If you can help any of our letter writers either e-mail news@scubatravel.co.uk or register and post on the Diving Board at http://www.scubatravel.co.uk/forum/

Red Sea

I plan to land in Cairo on Aug 23 and would love to hop on a liveaboard but am overwhelmed with tour operator info and not a lot of feedback from fellow divers...personal feedback/report outs from fellow American divers are not so common so I would love some recommendations on a tour operator that is safe and good with novice divers (under 35 dives). Some great info would be:
Best area to embark from Sharm El-Sheikh or Hurgada, information on Emperor Snefro 6 or the Elite, information on the best way to make my way from Cairo to one of the ports for a liveaboard, must see dive sites!

Thanks so Much!

Data ▸
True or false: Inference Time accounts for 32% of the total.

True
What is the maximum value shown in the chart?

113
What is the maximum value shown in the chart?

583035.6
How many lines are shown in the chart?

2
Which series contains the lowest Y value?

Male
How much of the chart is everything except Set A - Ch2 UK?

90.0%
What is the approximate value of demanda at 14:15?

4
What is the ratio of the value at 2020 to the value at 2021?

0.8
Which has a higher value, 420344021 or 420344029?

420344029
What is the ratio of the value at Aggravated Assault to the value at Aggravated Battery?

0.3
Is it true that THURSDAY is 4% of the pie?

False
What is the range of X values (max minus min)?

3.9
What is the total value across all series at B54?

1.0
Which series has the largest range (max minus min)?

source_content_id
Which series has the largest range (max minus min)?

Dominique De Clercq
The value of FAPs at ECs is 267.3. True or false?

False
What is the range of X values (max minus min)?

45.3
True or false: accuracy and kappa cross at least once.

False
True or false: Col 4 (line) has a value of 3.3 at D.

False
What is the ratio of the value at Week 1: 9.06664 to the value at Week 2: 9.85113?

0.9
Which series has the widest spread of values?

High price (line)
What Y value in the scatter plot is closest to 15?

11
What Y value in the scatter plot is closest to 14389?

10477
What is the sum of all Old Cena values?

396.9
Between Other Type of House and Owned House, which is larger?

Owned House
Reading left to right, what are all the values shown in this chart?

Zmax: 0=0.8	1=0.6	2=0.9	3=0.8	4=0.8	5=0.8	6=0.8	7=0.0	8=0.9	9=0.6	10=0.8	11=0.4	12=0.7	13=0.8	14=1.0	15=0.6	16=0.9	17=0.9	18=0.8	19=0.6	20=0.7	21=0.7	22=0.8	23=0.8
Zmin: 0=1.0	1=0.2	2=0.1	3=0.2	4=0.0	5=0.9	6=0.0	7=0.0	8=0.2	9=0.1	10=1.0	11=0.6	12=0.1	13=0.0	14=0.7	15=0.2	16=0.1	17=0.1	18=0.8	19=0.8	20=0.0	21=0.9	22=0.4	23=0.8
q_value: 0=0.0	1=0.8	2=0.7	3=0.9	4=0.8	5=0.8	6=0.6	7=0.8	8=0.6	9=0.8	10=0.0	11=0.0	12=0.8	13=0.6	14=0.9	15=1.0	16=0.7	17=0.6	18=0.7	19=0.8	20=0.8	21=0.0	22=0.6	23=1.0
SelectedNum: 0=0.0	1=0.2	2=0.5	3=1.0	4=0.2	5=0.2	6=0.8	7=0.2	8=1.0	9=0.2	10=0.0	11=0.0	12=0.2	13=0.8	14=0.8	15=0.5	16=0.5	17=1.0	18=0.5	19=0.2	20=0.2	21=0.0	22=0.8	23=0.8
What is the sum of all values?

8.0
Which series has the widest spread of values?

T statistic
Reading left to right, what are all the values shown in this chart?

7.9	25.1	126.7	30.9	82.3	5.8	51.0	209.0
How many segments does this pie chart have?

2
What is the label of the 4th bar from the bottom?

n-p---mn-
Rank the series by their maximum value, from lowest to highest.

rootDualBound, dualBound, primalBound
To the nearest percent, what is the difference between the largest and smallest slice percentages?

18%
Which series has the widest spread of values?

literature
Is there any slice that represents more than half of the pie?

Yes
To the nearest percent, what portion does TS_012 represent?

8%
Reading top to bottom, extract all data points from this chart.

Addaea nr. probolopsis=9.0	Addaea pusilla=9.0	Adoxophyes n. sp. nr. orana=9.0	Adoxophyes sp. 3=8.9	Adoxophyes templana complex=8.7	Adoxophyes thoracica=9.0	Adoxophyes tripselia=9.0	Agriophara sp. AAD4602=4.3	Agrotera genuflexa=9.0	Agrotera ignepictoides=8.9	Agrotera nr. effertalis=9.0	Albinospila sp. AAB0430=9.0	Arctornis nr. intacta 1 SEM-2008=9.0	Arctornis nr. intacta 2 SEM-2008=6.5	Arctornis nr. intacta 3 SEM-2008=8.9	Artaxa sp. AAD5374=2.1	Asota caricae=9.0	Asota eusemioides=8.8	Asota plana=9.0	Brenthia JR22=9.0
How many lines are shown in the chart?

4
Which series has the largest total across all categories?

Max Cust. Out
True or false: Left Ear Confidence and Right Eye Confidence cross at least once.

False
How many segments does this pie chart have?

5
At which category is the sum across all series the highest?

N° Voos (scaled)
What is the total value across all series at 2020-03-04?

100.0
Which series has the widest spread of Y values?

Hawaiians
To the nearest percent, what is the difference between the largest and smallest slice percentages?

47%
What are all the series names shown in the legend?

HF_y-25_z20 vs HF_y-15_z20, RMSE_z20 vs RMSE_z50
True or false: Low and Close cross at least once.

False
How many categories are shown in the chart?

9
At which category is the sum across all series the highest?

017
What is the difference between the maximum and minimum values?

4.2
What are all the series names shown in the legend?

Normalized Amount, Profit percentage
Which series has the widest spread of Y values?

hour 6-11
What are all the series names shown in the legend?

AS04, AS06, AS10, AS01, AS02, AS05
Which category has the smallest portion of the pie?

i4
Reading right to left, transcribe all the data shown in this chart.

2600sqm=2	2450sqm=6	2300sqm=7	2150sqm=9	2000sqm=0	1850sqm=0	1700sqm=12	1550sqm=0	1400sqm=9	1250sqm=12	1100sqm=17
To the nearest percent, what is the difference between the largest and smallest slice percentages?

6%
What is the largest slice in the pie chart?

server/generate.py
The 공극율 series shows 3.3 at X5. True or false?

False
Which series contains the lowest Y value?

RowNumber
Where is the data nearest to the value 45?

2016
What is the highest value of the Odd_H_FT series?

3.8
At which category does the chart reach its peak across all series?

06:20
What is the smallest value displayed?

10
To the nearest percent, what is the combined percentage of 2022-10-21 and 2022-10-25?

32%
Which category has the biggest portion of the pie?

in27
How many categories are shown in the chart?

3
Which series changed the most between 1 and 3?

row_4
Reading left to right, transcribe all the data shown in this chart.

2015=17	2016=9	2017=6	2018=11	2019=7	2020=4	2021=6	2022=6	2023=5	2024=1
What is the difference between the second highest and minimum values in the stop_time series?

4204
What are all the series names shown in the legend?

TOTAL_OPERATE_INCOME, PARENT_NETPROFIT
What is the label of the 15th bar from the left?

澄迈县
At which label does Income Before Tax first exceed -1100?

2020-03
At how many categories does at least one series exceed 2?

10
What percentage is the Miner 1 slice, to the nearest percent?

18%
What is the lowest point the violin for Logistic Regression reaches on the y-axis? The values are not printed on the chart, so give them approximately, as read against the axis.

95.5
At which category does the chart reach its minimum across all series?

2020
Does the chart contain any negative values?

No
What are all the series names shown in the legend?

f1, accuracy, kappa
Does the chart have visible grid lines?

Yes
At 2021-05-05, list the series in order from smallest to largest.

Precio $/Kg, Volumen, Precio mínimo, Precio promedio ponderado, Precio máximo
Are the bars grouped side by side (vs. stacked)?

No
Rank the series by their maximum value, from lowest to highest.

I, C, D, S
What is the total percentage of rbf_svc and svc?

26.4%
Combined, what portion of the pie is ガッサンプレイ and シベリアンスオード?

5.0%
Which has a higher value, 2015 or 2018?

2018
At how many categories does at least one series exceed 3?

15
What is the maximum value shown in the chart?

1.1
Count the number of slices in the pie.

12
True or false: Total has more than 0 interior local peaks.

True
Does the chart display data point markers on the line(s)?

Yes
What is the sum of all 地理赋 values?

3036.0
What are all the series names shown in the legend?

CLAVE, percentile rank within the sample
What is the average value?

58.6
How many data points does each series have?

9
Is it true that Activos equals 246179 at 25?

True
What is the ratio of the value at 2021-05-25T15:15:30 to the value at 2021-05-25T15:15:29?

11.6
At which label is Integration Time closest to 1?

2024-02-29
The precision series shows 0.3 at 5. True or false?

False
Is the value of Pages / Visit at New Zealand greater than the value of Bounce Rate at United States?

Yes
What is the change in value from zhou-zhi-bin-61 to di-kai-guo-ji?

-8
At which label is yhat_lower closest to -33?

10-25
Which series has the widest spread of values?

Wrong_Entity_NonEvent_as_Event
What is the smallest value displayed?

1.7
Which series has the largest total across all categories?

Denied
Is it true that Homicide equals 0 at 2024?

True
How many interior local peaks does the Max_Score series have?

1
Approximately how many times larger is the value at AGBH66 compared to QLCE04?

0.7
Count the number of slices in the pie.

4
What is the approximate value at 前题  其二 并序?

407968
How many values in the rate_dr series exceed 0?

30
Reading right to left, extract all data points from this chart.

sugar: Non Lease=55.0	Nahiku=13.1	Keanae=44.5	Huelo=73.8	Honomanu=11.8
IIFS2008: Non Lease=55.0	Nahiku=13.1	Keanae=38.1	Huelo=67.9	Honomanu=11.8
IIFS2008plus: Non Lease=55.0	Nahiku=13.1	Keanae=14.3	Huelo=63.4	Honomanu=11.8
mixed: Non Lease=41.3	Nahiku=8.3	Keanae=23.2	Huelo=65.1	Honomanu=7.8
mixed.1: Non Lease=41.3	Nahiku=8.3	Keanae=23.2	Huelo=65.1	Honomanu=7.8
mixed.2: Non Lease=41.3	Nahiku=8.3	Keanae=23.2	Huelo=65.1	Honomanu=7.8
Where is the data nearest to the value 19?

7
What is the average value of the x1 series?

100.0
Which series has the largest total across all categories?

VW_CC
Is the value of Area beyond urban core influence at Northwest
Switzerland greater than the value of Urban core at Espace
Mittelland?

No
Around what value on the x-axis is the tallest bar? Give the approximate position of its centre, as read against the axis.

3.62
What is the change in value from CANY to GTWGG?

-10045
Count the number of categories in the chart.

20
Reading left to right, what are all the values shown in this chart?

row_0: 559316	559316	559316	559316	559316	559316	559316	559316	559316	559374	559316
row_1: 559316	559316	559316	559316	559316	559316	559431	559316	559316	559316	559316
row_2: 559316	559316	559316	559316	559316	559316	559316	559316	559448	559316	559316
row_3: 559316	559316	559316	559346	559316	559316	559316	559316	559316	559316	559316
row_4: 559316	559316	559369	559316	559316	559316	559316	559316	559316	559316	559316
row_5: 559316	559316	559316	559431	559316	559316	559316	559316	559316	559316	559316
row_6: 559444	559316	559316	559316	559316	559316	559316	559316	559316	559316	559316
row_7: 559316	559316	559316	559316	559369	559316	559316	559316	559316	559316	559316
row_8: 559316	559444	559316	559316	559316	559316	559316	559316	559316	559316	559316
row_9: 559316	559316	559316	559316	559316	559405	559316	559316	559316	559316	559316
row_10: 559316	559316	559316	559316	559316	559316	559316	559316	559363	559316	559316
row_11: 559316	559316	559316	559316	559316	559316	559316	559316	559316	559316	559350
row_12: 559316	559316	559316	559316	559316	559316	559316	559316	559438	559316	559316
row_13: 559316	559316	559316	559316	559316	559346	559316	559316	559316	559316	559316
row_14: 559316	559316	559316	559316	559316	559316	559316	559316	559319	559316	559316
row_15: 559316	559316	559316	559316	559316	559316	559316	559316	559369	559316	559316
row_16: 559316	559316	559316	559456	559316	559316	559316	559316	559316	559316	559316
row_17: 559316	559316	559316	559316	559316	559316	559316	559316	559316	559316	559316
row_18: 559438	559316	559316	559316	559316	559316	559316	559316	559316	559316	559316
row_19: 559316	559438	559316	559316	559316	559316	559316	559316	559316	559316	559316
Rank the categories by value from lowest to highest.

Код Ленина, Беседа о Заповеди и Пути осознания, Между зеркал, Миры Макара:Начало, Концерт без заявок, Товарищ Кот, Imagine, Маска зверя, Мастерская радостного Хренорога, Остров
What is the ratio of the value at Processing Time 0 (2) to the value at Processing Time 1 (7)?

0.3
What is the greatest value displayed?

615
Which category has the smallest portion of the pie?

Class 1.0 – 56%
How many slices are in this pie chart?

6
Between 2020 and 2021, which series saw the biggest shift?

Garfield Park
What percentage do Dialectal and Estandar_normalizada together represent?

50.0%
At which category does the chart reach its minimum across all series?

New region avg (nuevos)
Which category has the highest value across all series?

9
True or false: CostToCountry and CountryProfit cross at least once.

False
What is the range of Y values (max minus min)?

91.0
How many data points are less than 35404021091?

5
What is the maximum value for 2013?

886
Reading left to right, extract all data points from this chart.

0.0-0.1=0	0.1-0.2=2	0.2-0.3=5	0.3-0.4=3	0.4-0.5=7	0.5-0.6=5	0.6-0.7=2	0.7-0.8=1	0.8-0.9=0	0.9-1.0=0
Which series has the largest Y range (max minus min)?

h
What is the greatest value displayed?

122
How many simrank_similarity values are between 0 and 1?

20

Problems to solve ▸
#1 Using the diving letter, say whether each statement agrees with it. Answer yes or no, and quote the words that decide each one.
(a) The writer plans to land in Cairo on Aug 23.
(b) The writer asks which is the best area to embark from, Sharm El-Sheikh or Hurgada.
(c) Readers who can help are asked to phone the site.
#2 Retype the part of the entries that runs from their first line through the line containing "What is the sum of all Old Cena values?", including both ends.
The diving letter and the entries have no connection to each other.

Solutions to the exercise ▸
#1
(a) Yes: "I plan to land in Cairo on Aug 23"
(b) Yes: "Best area to embark from Sharm El-Sheikh or Hurgada"
(c) No: "either e-mail news@scubatravel.co.uk or register and post on the Diving Board"

#2
True or false: Inference Time accounts for 32% of the total.

True
What is the maximum value shown in the chart?

113
What is the maximum value shown in the chart?

583035.6
How many lines are shown in the chart?

2
Which series contains the lowest Y value?

Male
How much of the chart is everything except Set A - Ch2 UK?

90.0%
What is the approximate value of demanda at 14:15?

4
What is the ratio of the value at 2020 to the value at 2021?

0.8
Which has a higher value, 420344021 or 420344029?

420344029
What is the ratio of the value at Aggravated Assault to the value at Aggravated Battery?

0.3
Is it true that THURSDAY is 4% of the pie?

False
What is the range of X values (max minus min)?

3.9
What is the total value across all series at B54?

1.0
Which series has the largest range (max minus min)?

source_content_id
Which series has the largest range (max minus min)?

Dominique De Clercq
The value of FAPs at ECs is 267.3. True or false?

False
What is the range of X values (max minus min)?

45.3
True or false: accuracy and kappa cross at least once.

False
True or false: Col 4 (line) has a value of 3.3 at D.

False
What is the ratio of the value at Week 1: 9.06664 to the value at Week 2: 9.85113?

0.9
Which series has the widest spread of values?

High price (line)
What Y value in the scatter plot is closest to 15?

11
What Y value in the scatter plot is closest to 14389?

10477
What is the sum of all Old Cena values?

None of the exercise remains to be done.